Hoje teremos aqui nesse Tribunal da
Cidadania o julgamento do Estado Brasileiro, que por seus representantes autorizará, ou ao contrário, não permitirá, a perpetuação desse “status quo” socialmente deletério. Ainda mais quando por decisão do Ministro-Relator, este caso fixará um precedente obrigatório e vinculará a Justiça do nosso país.
Se se concluir que o Estado deve agir para investigar e punir a violência doméstica, veremos o triunfo do bom senso. Situação inversa manterá a família brasileira ao largo do sentido que vincula aqueles que vivem sob o mesmo teto e que devem de ter os mesmos interesses, entre eles: o de preservar a relação de responsabilidade pela convivência solidária, de modo que cada elemento do grupo se sinta na obrigação moral de respeitar e de apoiar uns aos outros.
O problema de falar no triunfo do bom senso é que vem a baila o comentário de Descartes no início do Discurso do Método, quando ele afirma: “que o bom senso é a coisa mais bem partilhada do mundo porque todo mundo acha que o tem…”.
Articulando, então, para bem situar a hipótese.
A Lei 9.099/95, ao instituir que a violência doméstica é de “menor potencial ofensivo”, passou a exigir representação das vítimas nos casos de lesão corporal “leve”. Fragilizadas e perplexas pela agressão, e ainda dependentes, emocional ou financeiramente, de seus parentes, as vítimas acabavam por não encontrar forças para exigir a punição de seus agressores.
Tal situação acarretou o arquivamento de mais de 90% dos casos de violência doméstica, gerando justas críticas da comunidade jurídica nacional e dos setores de vanguarda dos movimentos sociais.
Por isso, o legislador editou a Lei 11.340/06, denominada Lei Maria da Penha, pontuando que a violência doméstica contra a mulher é uma violação de direitos humanos (art. 6º), e não infração de “menor potencial ofensivo”. Para que não pairassem dúvidas sobre a necessidade de atuação do Estado, bem como a natureza da ação penal do crime referido, a nova norma revogou totalmente a Lei 9.099/95, pelo seu art. 41.

PROBLEMA PROPOSTO A
Transcreva fielmente os registros, do início até a linha que contém "55: 01:30 -> 01:32", incluída esta última.
PROBLEMA PROPOSTO B
Prossiga com a redação do texto sobre a Lei Maria da Penha, começando logo após a última frase apresentada.

Entradas do conjunto de dados

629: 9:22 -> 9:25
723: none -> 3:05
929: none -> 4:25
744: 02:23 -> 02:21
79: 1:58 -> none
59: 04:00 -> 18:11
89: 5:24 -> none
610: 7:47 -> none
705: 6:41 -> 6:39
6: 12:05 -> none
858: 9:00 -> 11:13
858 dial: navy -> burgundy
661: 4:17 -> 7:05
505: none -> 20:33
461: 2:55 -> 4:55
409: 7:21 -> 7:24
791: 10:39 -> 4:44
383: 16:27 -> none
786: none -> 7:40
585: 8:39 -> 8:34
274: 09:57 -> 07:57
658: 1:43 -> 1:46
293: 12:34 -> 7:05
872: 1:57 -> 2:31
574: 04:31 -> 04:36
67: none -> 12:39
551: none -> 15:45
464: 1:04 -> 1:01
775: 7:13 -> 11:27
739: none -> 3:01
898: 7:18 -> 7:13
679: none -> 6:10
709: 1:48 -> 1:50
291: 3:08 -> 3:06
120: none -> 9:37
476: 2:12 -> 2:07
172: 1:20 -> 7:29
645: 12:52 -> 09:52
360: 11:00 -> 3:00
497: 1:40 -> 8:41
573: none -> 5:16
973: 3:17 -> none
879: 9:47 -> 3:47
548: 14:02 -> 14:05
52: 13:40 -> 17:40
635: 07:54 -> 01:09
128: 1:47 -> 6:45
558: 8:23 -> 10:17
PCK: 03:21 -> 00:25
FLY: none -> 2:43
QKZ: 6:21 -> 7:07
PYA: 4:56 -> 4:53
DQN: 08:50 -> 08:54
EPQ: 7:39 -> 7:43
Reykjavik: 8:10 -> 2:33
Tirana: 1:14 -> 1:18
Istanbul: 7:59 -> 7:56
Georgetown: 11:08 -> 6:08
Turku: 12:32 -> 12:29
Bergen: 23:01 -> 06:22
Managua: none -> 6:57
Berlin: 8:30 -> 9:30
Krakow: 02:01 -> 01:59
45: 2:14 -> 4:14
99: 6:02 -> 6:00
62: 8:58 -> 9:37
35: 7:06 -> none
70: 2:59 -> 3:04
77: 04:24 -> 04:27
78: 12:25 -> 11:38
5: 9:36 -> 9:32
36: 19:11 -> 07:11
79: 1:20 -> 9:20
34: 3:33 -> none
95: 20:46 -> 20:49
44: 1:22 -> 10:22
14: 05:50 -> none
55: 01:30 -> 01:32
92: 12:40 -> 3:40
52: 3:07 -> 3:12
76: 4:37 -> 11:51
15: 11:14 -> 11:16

RESPOSTA DO EXERCÍCIO A
629: 9:22 -> 9:25
723: none -> 3:05
929: none -> 4:25
744: 02:23 -> 02:21
79: 1:58 -> none
59: 04:00 -> 18:11
89: 5:24 -> none
610: 7:47 -> none
705: 6:41 -> 6:39
6: 12:05 -> none
858: 9:00 -> 11:13
858 dial: navy -> burgundy
661: 4:17 -> 7:05
505: none -> 20:33
461: 2:55 -> 4:55
409: 7:21 -> 7:24
791: 10:39 -> 4:44
383: 16:27 -> none
786: none -> 7:40
585: 8:39 -> 8:34
274: 09:57 -> 07:57
658: 1:43 -> 1:46
293: 12:34 -> 7:05
872: 1:57 -> 2:31
574: 04:31 -> 04:36
67: none -> 12:39
551: none -> 15:45
464: 1:04 -> 1:01
775: 7:13 -> 11:27
739: none -> 3:01
898: 7:18 -> 7:13
679: none -> 6:10
709: 1:48 -> 1:50
291: 3:08 -> 3:06
120: none -> 9:37
476: 2:12 -> 2:07
172: 1:20 -> 7:29
645: 12:52 -> 09:52
360: 11:00 -> 3:00
497: 1:40 -> 8:41
573: none -> 5:16
973: 3:17 -> none
879: 9:47 -> 3:47
548: 14:02 -> 14:05
52: 13:40 -> 17:40
635: 07:54 -> 01:09
128: 1:47 -> 6:45
558: 8:23 -> 10:17
PCK: 03:21 -> 00:25
FLY: none -> 2:43
QKZ: 6:21 -> 7:07
PYA: 4:56 -> 4:53
DQN: 08:50 -> 08:54
EPQ: 7:39 -> 7:43
Reykjavik: 8:10 -> 2:33
Tirana: 1:14 -> 1:18
Istanbul: 7:59 -> 7:56
Georgetown: 11:08 -> 6:08
Turku: 12:32 -> 12:29
Bergen: 23:01 -> 06:22
Managua: none -> 6:57
Berlin: 8:30 -> 9:30
Krakow: 02:01 -> 01:59
45: 2:14 -> 4:14
99: 6:02 -> 6:00
62: 8:58 -> 9:37
35: 7:06 -> none
70: 2:59 -> 3:04
77: 04:24 -> 04:27
78: 12:25 -> 11:38
5: 9:36 -> 9:32
36: 19:11 -> 07:11
79: 1:20 -> 9:20
34: 3:33 -> none
95: 20:46 -> 20:49
44: 1:22 -> 10:22
14: 05:50 -> none
55: 01:30 -> 01:32

RESPOSTA DO EXERCÍCIO B
verbis: Art. 41 Aos crimes praticados com violência doméstica e familiar contra a mulher, independentemente da pena prevista, não se aplica a Lei nº 9.099, de 26 de setembro de 1995. Suprimido da leitura da exiguidade de tempo.
Observa-se que não houve qualquer ressalva a nenhum dispositivo da lei revogada. Toda ela foi afastada, inclusive seu art. 88.
Desse modo, o crime de LESÃO QUALIFICADO PELA VIOLÊNCIA DOMÉSTICA (art. 129, § 9º, CP) voltou a ser de ação penal pública incondicionada. Houve a repristinação do Código Penal, que não exige representação para o crime de lesão corporal.[1]
Frise-se que essa conclusão jurídica é inarredável e consentânea com entendimento já consagrado nesta Corte.
De fato, a derrogação da Lei 9.099/95, especialmente seu art. 88, não é novidade no direito brasileiro. O legislador já tomou igual providência com relação aos crimes de lesão praticados por militar, determinando a não aplicação da Lei 9.099/95 no âmbito da Justiça Militar, nos termos da Lei 9.839/99[2]. A jurisprudência nacional, inclusive deste STJ, reconheceu que o crime de lesão “leve” praticado por militar voltou a ser de ação penal pública incondicionada. Jamais se questionou a validade da referida derrogação e a jurisprudência desse e. Tribunal é unânime em reconhecê-la. [3]
A Lei Maria da Penha buscou a mesma solução da lei dos militares. Estranhamente, porém, a aceitação jurisprudencial não tem sido pacífica. Aceita-se que um militar seja processado de forma incondicionada se bater em um colega de farda. Se, diversamente, bater em sua mulher, a ação tem de ser condicionada à representação da vítima. Há enorme resistência em se admitir a intervenção obrigatória na violência doméstica praticada contra a mulher. Sustenta-se que a união da família prevalecerá se a decisão ficar nas mãos das vítimas, possibilitando “reconciliações” e evitando a “desagregação familiar”.
É louvável a preocupação com as famílias. O que não se compreende, e nem se pode aceitar numa República que se diz democrática, é que essa pretensa unidade familiar seja forjada em cima do espancamento impune de mulheres. Esse entendimento significa a reinstauração do mais arcaico patriarcalismo, que perdurou na jurisprudência criminal durante todo o século XX.
Com efeito, para manter a hierarquia familiar instituída pelo Código Civil de 1916, sempre se aceitou que o “cabeça de casal”, o marido, utilizasse de violência contra a esposa e os filhos, para “curar” a desobediência de seus comandados.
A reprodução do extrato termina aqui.